A próxima reunião do FOMC (o equivalente ao Copom brasileiro) está marcada para os dias 15 e 16. A expectativa é de que o juro básico americano, atualmente zerado, suba para 0,25% ao ano.
“Com isso, os fluxos de entrada para países emergentes vão diminuir. Bolsas de primeira linha tendem a ficar mais atrativas”, afirma. Ele aponta, também, que questões internas – como o processo eleitoral – devem ganhar mais força no mercado brasileiro, favorecendo o aumento da volatilidade no curto prazo.
Mundo vai conviver por mais tempo com inflação elevada
O que é certo, segundo especialistas ouvidos pela Gazeta do Povo, é que o mundo terá de conviver mais tempo com a inflação.
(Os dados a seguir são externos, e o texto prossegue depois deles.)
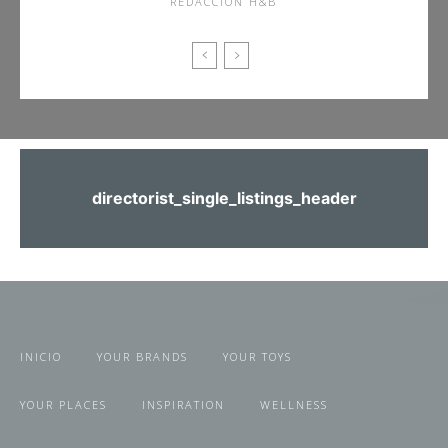
REDACCIÓN H&B
directorist_single_listings_header
INICIO
YOUR BRANDS
YOUR TOYS
YOUR PLACES
INSPIRATION
WELLNESS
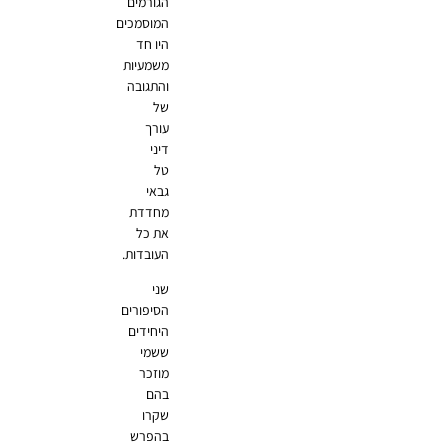
הגורמים
המוסמכים
היו חד
משמעיות
והתגובה
של
עורך
דיני
טל
גבאי
מחדדת
את כל
העובדות.
שני
הסיפורים
היחידים
ששמי
מוזכר
בהם
שקרו
בהפרש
E, em alguns casos, com estagflação, que é o aumento de preços com uma economia estagnada.
Martínez lembra que Rússia e Ucrânia são importantes produtores de milho, trigo, matérias plásticas e fertilizantes. Os russos também são o terceiro maior produtor de petróleo e o segundo de gás natural. “Isto, por si só, acrescenta mais lenha à fogueira”, diz.
A Infinity Asset avalia que dificilmente os eventos de curto prazo definirão uma explosão de apertos monetários pelo mundo, especialmente nos locais que adotaram uma política monetária mais frouxa, como o bloco europeu e mesmo os Estados Unidos, que já sinalizaram cautela nos próximos avanços.
“O que fica mais certo é que muitos dos apertos monetários que eram constantemente adiados por bancos centrais agora deverão ser cumpridos, o que pode ocorrer na velocidade previamente programada, ou seja, sem atropelos, e nosso Banco Central pode manter o ritmo esperado recentemente”, aponta relatório.
No caso do Brasil, Franchini aponta que este ano será mais um em que o Banco Central não conseguirá cumprir a meta de inflação, que é de 3,5% com tolerância de 1,5 ponto para mais ou para menos. “Vamos ter pressões de commodities, de natureza logística, de fretes.”
Extensão do conflito pode complicar situação para os emergentes
Outro fator que pode complicar a vida dos países emergentes é a extensão e a intensidade do conflito, em especial se não houver uma saída organizada ou ainda no caso de uma escalada em nível militar global.
Relatório de analistas da XP Investimentos aponta que, se a tensão no Leste Europeu continuar aumentando, é possível esperar efeitos significativos sobre a oferta global de energia e metais. “Os preços das commodities podem seguir com flutuações violentas.”
Martínez, da Kilima Asset, aponta que, neste cenário, os países emergentes poderiam enfrentar mais problemas, como uma aversão muito grande ao risco.
Um fator decisivo, segundo os estrategistas Alberto Bernal e Andrés Pardo, da XP, seria a tomada de Kiev e a derrubada do governo ucraniano, que foi democraticamente eleito.
“A economia mundial entraria em um quadro de estagflação bastante desafiador. Este cenário poderia levar a forte aversão ao risco, com impactos relevantes sobre ativos mais arriscados. Nesse cenário, as taxas de câmbio na América Latina seriam afetadas negativamente por meio de prêmios de risco mais elevados, e o canal de preços de commodities deixaria de ser o principal impulsionador das moedas na região”, avaliam Bernal e Pardo.